By "falling behind" do you mean a failure to pay at all or a failure to pay enough?

@bingst The reimbursements to doctors have fallen behind physician costs, although I haven't heard of cases where nothing is paid.

@ladyprof70 I would have to see some reliable statistics on that. I'm not saying you're guilty of this, but there are a lot of people at all levels in different roles who use "costs" interchangeably with "prices." Usually what is really meant is prices, e.g. "rising healthcare costs." And rarely do I ever read or hear anything about profit margins.

[rd.com] wildly overinflated hospital costs is the article's title.

i have seen even more inflated prices (the title says costs) reported by patients who dared to look at their bills.

no one is asking hospitals to lose money -- except red state governors who declined the medicaid expansion funds. hospitals close in those states.

g

[washingtonpost.com]

from almost two years ago: paul ryan's claim that more and more doctors just won't take medicaid (two pinnocchios from wapo). it's state by state. my point about the red states stands.

g

2

Isn't that part of the oath doctors take not paishent turned away?

Unless it doesn't pay enough, apparently.

Only in emergencies. And only in hospitals.

Actually, the Hippocratic oath only requires that they 'do no harm'.

Law states that they cannot turn away any emergency despite your ability/inability to pay. However, if you have Medicare/ Medicaid and go to a place that does not accept them, they will bill you. I’ve seen the billing office make thier “visits” in non profit hospitals, I can’t imagine the bill chasing that goes on with for profit facilities.. I avoid them out of principle.

2

yes. you know who doesn't take that? cancer centers of america. they spend a LOT of money on tv advertising, and you know who watches a lot of tv? old, disabled people like me, who can't really get out and do much else, and are on medicare and medicaid. so we see, gee, there are all these new techniques and procedures that could save my life, and oops, they only serve people who can pay. oh WELL.

g

Only serve people who can pay better than Medicare/Medicaid. Doesn't surprise me in the least bit.

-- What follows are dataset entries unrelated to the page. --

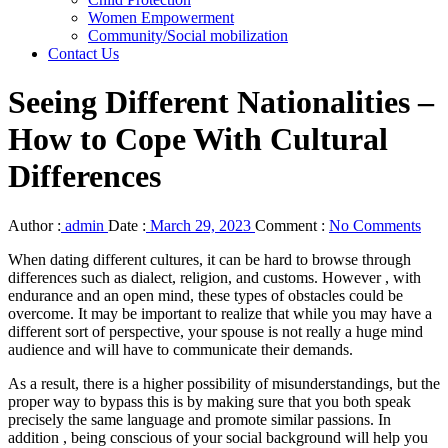
Women Empowerment
Community/Social mobilization
Contact Us
Seeing Different Nationalities –
How to Cope With Cultural
Differences
Author :
admin
Date :
March 29, 2023
Comment :
No Comments
When dating different cultures, it can be hard to browse through
differences such as dialect, religion, and customs. However , with
endurance and an open mind, these types of obstacles could be
overcome. It may be important to realize that while you may have a
different sort of perspective, your spouse is not really a huge mind
audience and will have to communicate their demands.
As a result, there is a higher possibility of misunderstandings, but the
proper way to bypass this is by making sure that you both speak
precisely the same language and promote similar passions. In
addition , being conscious of your social background will help you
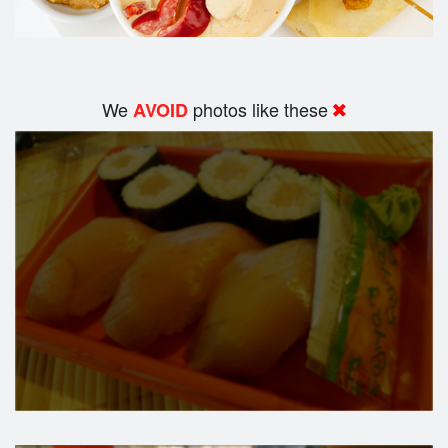
We
photos like these
AVOID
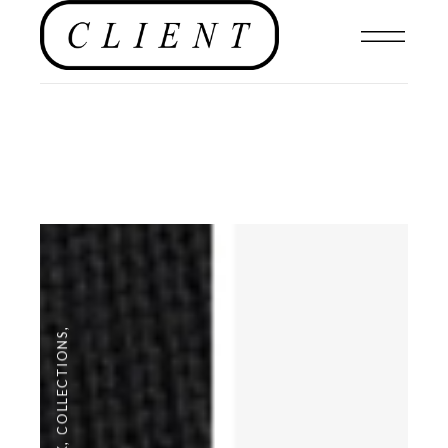
,
COLLECTIONS
,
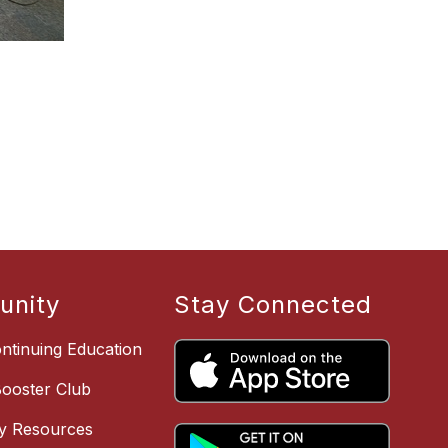
nity
Stay Connected
ntinuing Education
Booster Club
y Resources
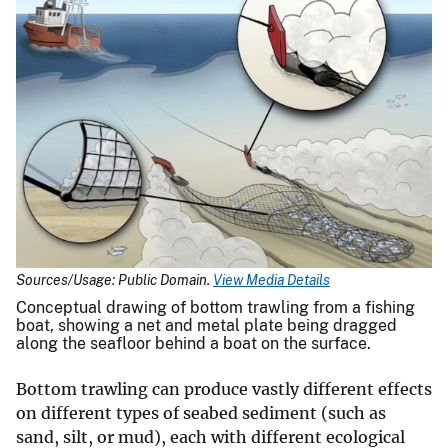
Sources/Usage: Public Domain.
View Media Details
Conceptual drawing of bottom trawling from a fishing
boat, showing a net and metal plate being dragged
along the seafloor behind a boat on the surface.
Bottom trawling can produce vastly different effects
on different types of seabed sediment (such as
sand, silt, or mud), each with different ecological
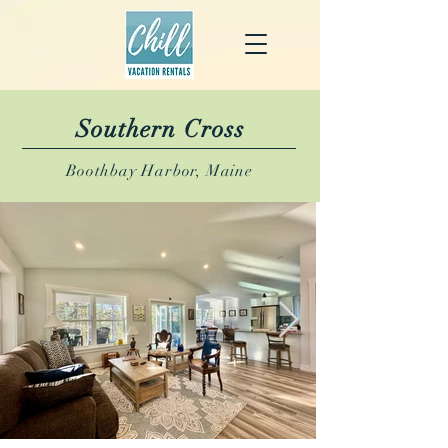
Southern Cross
Boothbay Harbor, Maine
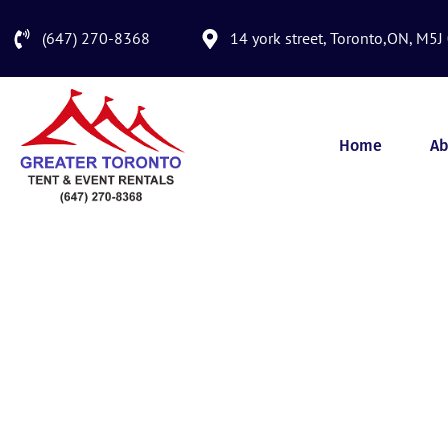
(647) 270-8368
14 york street, Toronto,ON, M5J
Home
Ab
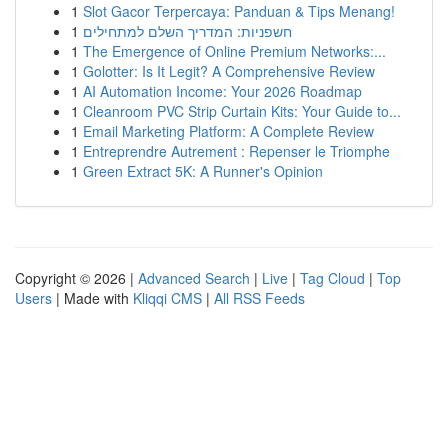
1
Slot Gacor Terpercaya: Panduan & Tips Menang!
1
חשפניות: המדריך השלם למתחילים
1
The Emergence of Online Premium Networks:...
1
Golotter: Is It Legit? A Comprehensive Review
1
AI Automation Income: Your 2026 Roadmap
1
Cleanroom PVC Strip Curtain Kits: Your Guide to...
1
Email Marketing Platform: A Complete Review
1
Entreprendre Autrement : Repenser le Triomphe
1
Green Extract 5K: A Runner's Opinion
Copyright © 2026 |
Advanced Search
|
Live
|
Tag Cloud
|
Top
Users
| Made with
Kliqqi CMS
|
All RSS Feeds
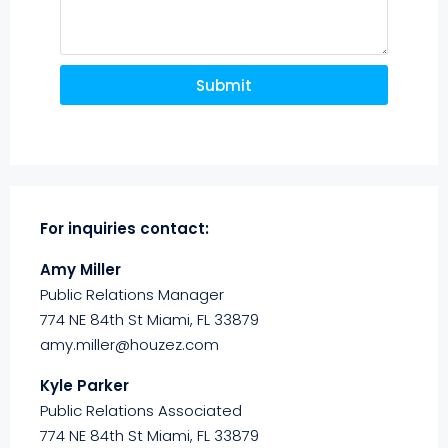
Submit
For inquiries
contact:
Amy Miller
Public Relations Manager
774 NE 84th St Miami, FL 33879
amy.miller@houzez.com
Kyle Parker
Public Relations Associated
774 NE 84th St Miami, FL 33879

@bingst if they didn't buy all that air time, and hire all those actors, they could afford to do pro bono work, or its medical equivalent.

g

2

I'm not sure what I think on this issue. Insurance companies have fucked everything up so badly that nobody knows what's what any more. The reason medical providers don't take Medicare/Medicaid patients has to do with how byzantine the reimbursement structure has become. Detangling medicine from money is like sorting out a dozen strings of Christmas lights that had all been crammed into a small box.